We’re here in Poland, and for as long as possible for our mental health, we’re going to stay here.”
To level artistically took us some time, the balance wasn’t there when we first met. Martyna, can do so many different things, has so many talents. I’m an image-maker. I have accepted photography as the only medium I can actually work with, and I try to put all my power and strength into this.
It took some time before I could tell myself: okay, I can’t compete with Martyna or compare myself to her because this is not what our relationship should be about. We’re doing life together, we’re doing art together.
I’m not sure how to put it in words, but there was a moment when we started to trust each other. It happened in our art because in there we are so vulnerable, naked, transparent. We go through failures and ups and downs and still are being very authentic. The turning point of our love relationship was actually being able to co-exist and not be competitors, but to be partners in a huge way. When we connect our skills and don’t compare, we can do really powerful things.

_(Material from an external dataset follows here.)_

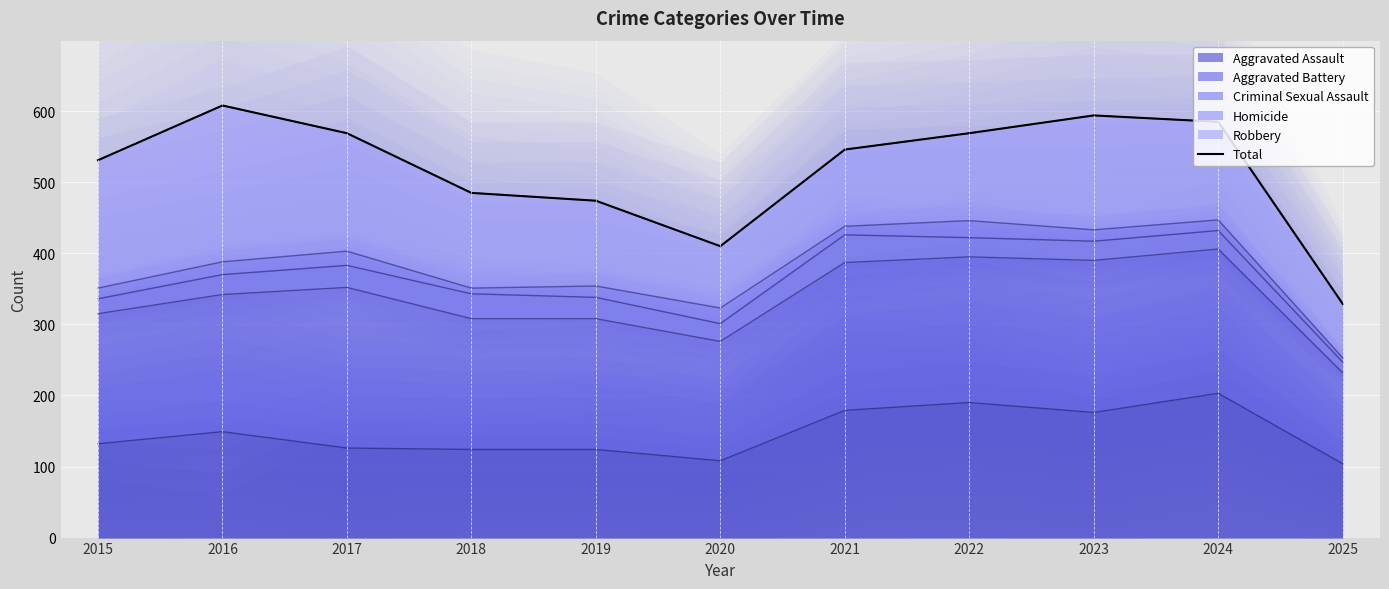

What is the sum of the values at 2015 and 2017?

1100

Last Summer I graduated from the Royal Academy of Art in The Hague, Netherlands. The title of my graduation project is Reaching heaven, thinking they are going to hell. It has images in it from our very first date, and from our second date at the house of Martyna’s grandma.
Initially, it felt too personal as a subject. I invite viewers to join us in these moments and shed some light on how it is to be a lesbian couple in the most homophobic country in the EU. The photos are like a fantasy that we are building, to stick on a postcard.

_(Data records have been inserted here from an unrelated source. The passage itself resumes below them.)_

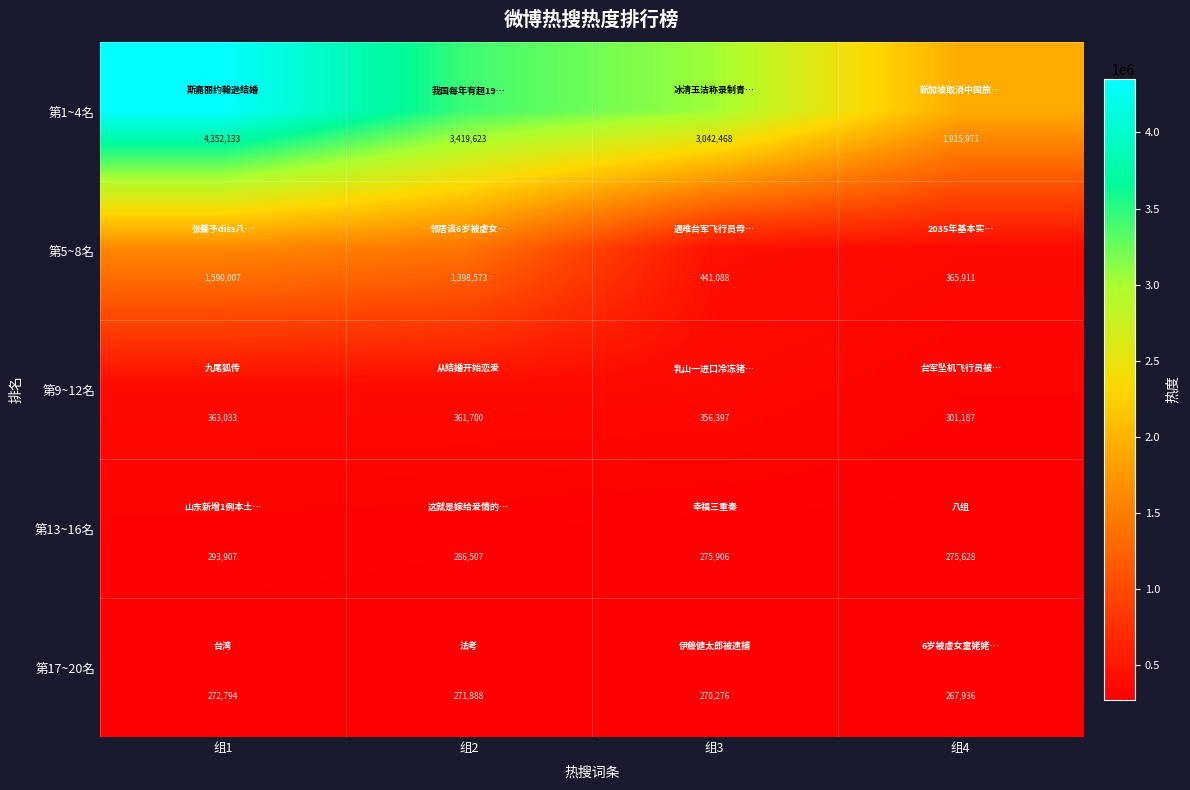

True or false: 第13~16名 has a value of 404514 at 组1.

False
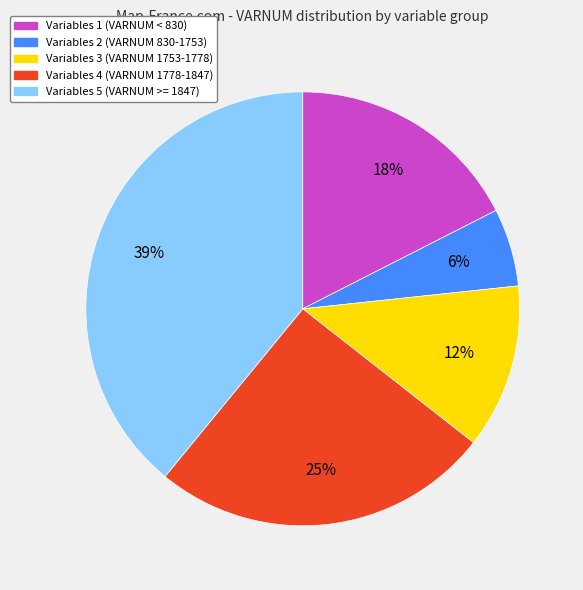

Does any single category account for the majority?

No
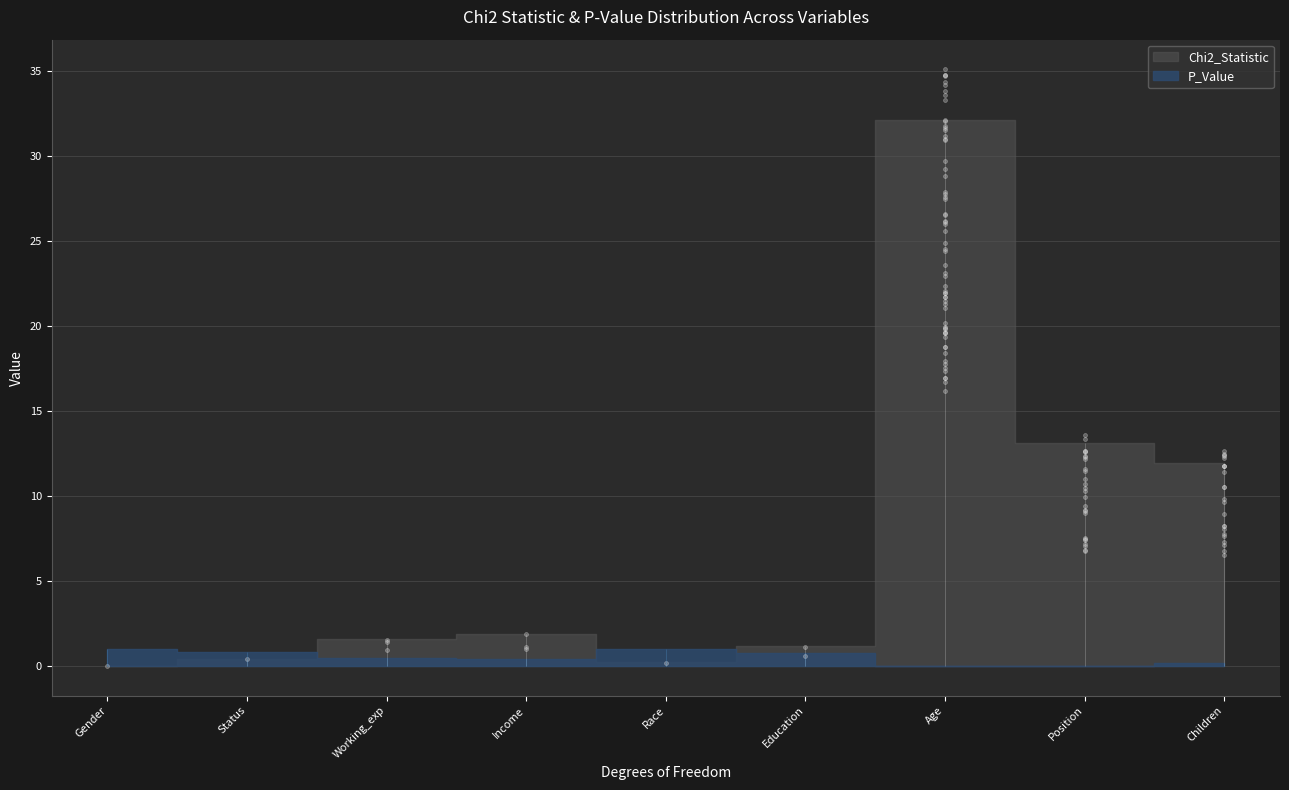

Is the value of Chi2_Statistic at Status greater than the value of P_Value at Status?

No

At the exhibition, some people said: ‘Good job, you are such a fighter.’ Some were asking how bad it is in Poland and if they should be scared to go there.
We don’t call ourselves activists, because we just do what we are doing. I don’t feel it’s any form of activism.”
I didn’t do this work to be called a fighter. We don’t call ourselves activists, because we just do what we are doing, I don’t feel it’s any form of activism. I’m also not a fan of this word. During my graduation, I heard so many people talk about activism that I felt I would go nuts if I heard someone say the word one more time.
If you look at the work deeper, it’s about the small and big mysteries built on both the joy and pain that are buried underneath the realm of the everyday. It’s about creating our own world, recreating the world we live in, but on our own terms.
I continued the project after my graduation. In April, for the first time, I will show my work in Poland. I’m very curious how reactions are going to be different from the ones I received in the Netherlands, during this quite important time of finishing school, when everyone is on their best behavior, very elegant and steady. I’m excited about it.
Sometimes being called a fighter, I take it. From my teachers, there was a lot of pressure put on me to make lesbian art, to use it as my power. Perhaps it can be for some people. But being a lesbian in Poland is my life, it is not something that I choose to own. As we’re both artists here, we just like our work to be recognized for its own good, as interesting, or emerging, not because it is lesbian art.
We’re here in Poland, and for as long as possible for our mental health, we’re going to stay here. But if we’re not going to be to have kids legally, or have passports for our kids, if we cannot legally be wives on paper, if we cannot have the possibility – if something happens – to check on each other in the hospital, because we’re not family on paper, perhaps we need to think a step ahead.
I wanna try how different life is somewhere else, how it is to get married. Yeah, it is very surreal for me to even have this option. Because I don’t know it, it’s hard to imagine.
Being somewhere else won’t change our Polishness. It will only grow in us, I believe. It will show up in different ways. And it won’t stop us from wanting to change stuff. But it will definitely be a new chapter, a life that could fit us, that is more open-minded.”